Kathleen was born in 1929 in Nyiregyhaza, Hungary, which was home to about 10,000 Jews. The Nazis invaded Hungary in 1944, and Kathleen and her family moved into the ghetto. At 14 years old, Kathleen and her family were deported to Auschwitz where her parents were murdered, but she and her two sisters, Ilona and Magda, survived. From Auschwitz they were deported to Dachau, and from Dachau to Bergen-Belsen where they were liberated on April 12, 1944. One of Kathleen’s sisters, Ilona, died soon after liberation. When they returned to Hungary, they discovered they were the only survivors of their family. Kathleen moved to Canada from Israel with her husband, Robert Zahavi z"l, and daughter, Irrit, in 1959. She had her second child, Michael, in Canada. She has four grandchildren.

Pictured: Holocaust survivor Kathleen Zahavi with her four grandchildren, Shawn and Erin Zahavi and Daniel and Eric Steinhart.

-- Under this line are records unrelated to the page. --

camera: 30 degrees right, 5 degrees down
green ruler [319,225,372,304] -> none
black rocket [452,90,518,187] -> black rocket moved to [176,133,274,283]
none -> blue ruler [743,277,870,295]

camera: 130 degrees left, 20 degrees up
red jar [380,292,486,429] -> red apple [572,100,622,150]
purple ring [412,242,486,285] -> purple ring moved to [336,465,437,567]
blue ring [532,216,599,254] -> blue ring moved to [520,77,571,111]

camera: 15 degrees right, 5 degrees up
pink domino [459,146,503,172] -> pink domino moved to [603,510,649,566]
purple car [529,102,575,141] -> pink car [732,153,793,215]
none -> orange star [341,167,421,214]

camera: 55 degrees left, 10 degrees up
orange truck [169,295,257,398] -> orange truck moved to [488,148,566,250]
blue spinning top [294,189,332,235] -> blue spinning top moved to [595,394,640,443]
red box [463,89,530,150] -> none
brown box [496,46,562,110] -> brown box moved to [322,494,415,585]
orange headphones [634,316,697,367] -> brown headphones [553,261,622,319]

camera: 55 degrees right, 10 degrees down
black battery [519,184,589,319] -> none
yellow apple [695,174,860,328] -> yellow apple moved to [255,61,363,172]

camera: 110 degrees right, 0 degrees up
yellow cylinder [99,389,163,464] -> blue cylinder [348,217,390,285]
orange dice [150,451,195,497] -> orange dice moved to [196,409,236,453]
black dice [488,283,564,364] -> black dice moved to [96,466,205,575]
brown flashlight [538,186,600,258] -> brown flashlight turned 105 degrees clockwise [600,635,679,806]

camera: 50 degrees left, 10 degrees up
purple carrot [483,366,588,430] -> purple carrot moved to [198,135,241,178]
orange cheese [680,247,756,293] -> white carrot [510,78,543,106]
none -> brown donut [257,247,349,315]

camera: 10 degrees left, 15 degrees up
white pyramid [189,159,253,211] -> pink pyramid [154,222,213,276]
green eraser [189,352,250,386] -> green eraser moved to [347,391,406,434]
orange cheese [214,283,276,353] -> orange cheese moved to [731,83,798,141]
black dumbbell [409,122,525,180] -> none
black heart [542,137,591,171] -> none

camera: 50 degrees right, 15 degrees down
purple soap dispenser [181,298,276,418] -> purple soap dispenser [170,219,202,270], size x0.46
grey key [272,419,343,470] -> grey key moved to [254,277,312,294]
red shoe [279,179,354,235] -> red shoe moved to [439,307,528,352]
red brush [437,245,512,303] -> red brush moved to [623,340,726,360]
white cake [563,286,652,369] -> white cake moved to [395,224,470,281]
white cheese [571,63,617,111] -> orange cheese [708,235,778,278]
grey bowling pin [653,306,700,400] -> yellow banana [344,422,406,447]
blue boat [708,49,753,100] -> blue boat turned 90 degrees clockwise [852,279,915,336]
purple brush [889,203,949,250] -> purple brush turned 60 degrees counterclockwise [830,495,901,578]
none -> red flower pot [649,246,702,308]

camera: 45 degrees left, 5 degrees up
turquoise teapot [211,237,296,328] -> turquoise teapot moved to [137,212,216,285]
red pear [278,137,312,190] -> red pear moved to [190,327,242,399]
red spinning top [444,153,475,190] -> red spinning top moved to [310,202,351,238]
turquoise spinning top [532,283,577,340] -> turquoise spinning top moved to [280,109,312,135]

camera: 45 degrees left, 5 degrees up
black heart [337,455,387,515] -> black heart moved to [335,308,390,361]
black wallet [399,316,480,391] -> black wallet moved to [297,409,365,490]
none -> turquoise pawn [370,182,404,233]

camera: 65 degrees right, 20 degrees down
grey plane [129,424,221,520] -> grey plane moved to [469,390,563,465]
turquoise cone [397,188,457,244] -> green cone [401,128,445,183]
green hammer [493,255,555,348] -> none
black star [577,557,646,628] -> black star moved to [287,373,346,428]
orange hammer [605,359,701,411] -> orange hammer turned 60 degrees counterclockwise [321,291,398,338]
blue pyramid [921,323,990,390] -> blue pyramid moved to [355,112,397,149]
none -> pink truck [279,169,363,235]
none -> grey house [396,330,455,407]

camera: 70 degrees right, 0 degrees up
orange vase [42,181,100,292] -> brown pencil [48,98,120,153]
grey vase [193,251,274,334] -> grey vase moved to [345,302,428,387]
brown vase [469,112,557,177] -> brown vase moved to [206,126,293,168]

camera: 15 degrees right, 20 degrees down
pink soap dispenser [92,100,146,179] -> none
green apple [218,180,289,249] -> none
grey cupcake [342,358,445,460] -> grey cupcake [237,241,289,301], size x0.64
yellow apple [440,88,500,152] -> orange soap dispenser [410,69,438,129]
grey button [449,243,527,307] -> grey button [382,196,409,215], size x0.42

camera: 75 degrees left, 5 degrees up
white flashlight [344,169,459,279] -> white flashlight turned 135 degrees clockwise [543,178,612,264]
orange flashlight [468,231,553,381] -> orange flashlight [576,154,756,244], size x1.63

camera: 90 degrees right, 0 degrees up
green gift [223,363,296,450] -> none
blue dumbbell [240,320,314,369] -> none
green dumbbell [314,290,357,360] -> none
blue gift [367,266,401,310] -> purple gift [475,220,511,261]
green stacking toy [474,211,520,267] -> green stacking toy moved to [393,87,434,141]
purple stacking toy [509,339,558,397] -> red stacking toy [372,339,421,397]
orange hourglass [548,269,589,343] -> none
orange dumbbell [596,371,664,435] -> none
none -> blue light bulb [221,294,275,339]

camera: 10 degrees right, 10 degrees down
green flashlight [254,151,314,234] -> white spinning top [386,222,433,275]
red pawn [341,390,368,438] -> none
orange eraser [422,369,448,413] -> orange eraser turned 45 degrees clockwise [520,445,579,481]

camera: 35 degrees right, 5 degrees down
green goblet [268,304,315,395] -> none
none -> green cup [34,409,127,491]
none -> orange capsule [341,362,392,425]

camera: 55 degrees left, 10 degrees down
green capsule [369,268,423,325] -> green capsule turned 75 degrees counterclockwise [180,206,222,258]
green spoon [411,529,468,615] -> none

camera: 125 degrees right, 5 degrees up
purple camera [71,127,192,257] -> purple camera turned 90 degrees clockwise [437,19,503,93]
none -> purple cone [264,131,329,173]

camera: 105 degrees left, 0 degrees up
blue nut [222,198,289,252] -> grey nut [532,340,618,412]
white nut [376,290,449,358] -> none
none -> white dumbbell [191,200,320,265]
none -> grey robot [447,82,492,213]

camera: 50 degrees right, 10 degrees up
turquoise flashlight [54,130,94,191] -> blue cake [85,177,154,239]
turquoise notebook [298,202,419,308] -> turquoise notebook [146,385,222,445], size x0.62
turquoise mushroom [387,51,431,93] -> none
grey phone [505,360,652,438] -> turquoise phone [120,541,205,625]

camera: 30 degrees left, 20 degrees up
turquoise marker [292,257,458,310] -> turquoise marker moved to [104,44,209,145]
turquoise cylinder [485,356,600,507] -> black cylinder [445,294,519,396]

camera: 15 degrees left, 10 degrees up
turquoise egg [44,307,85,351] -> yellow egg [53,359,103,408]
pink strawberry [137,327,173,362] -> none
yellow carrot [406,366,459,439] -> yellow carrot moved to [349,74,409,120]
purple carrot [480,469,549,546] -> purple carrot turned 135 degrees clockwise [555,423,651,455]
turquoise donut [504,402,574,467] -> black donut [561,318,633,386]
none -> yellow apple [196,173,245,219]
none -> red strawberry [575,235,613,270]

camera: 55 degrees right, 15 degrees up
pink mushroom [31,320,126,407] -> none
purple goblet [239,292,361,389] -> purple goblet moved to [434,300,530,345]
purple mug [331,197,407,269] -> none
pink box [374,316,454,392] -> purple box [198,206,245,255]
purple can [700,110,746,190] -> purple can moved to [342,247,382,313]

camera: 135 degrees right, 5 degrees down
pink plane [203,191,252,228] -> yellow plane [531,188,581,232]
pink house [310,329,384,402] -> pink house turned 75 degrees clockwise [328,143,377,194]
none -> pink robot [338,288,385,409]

Pictured: Holocaust survivors Adam Z”L and Paula Porepa with their five grandchildren, Andrea, Elissa, Liane, Jodi and Michelle, and 11 great-grandchildren, Max, Charlie, Micha, Joey, Aaron, Alice, Robin, Russell, Nina, Sari and Tillie.

Adam Z”L and Paula Porepa

Adam Porepa was born in Krakow, Poland. When the Nazis invaded in 1939, Adam and his family moved to Niepolomice. In 1942, he was sent to Wieliczka, where he and his brother, Max, were separated from the family and sent to a work camp, Stalowa Wola. He escaped and returned to the Krakow ghetto in an attempt to reunite with family. From the ghetto, he was sent with other young men into forced labour to build Plaszow Concentration Camp and eventually ordered to stay there as inmates, surviving the selections of 1943-1944. He was ultimately separated from his brother. From Plaszow, he was assigned to Melk Concentration Camp and taken on the death march to Gunskirchen. He was liberated by the American Army on May 4, 1945 and learned his family, including his grandfather, Samson, were all murdered.

Paula was an only child, born in Rzeszow, Poland. When the Nazis invaded Poland, Paula’s father and three uncles fled to Lviv. Paula lived with her mother and aunt in the Rzeszow ghetto before being sent to forced labour at Biesiadka Concentration Camp. She was then sent to Huta Komarowska Concentration Camp where she became sick with typhoid. During this time, the residents of Rzeszow, including Paula’s mother, Erna, were deported to extermination camps. Paula was then sent to a number of other concentration camps, including Plaszow, Skarzysko-Kamienna and Leipzig-Schonefeld where she was forced to work, but then eventually taken on a final death march. She was liberated in April 1945. After the war, she returned to Krakow and learned her father and uncles survived, promising herself to never separate from her father again.

Adam and Paula found their way to Bindermichl Displaced Persons Camp, where they met and married in 1948. Their first child, Joseph, was born in Austria; they all later moved to Montreal in 1949. There, they had their second child, Erna.
The family eventually grew to include five grandchildren and 11 great-grandchildren who currently reside across Montreal and Toronto. Adam and Paula have celebrated 74 years of marriage.

The Legacy Portrait Project is a powerful testament to survival and legacy. It embodies resilience, love reclaimed and the urgent passing of memory to the next generation, those who will carry these stories forward.

The first Legacy Portrait Project film was released in January 2023 in honour of a special International Holocaust Remembrance Day program.